_DOCUMENT EXCERPT_

When I read these articles about the demise of civilization, I am usually skeptical. I think every generation goes through some version of this with regard to teens and young adults.

Adolescence is a developmental process that is typically self-centered and requires a rejection of authority and what is important to those in power (parents, teachers, etc.) I think a more valuable measure of societal trends would probably involve where the 30 & 40’somethings are in their engagement in learning, culture and politics.

Secondly, I would suspect you might get a very similar result in terms of percentages of all teens and young adults (and all adults for that matter) who were engaged and educated in times past (remembering that secondary and post-secondary education are relative new phenomena). Though it would be better if the entire population were engaged, it isn’t really necessary so long as enough quality leadership is being turned out. After all only fifty-six people signed the Declaration of Independence.

In my opinion, the important line in the article is part of the last. “It is cooperation in the prolonged immaturity of our students…” We, as parents and society, have encouraged our youth to remain immature and drag out adolescence as long as possible, often well into the late twenties, by making life too easy. We try to make our children’s lives better than ours by giving them the things we had to work for (homes, cars, education, etc…). In addition, we have eliminated all the rights-of-passage that required blood, sweat and tears. When they struggle, we are there to catch them or dig them out. We delay giving them responsibilities and then lament that they act like children.

_GIVEN REQUEST_
In the commentary on young people, how many people signed the Declaration of Independence? The entries are separate material, unrelated to the commentary.

_STORED ROWS_
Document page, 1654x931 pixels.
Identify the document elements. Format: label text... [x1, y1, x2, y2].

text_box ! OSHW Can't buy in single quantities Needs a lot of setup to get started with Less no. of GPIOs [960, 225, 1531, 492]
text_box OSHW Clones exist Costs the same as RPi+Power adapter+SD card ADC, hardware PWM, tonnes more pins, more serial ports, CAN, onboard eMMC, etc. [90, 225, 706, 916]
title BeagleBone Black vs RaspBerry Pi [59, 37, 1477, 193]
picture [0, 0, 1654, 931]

_EXERCISE ANSWER_
Fifty-six.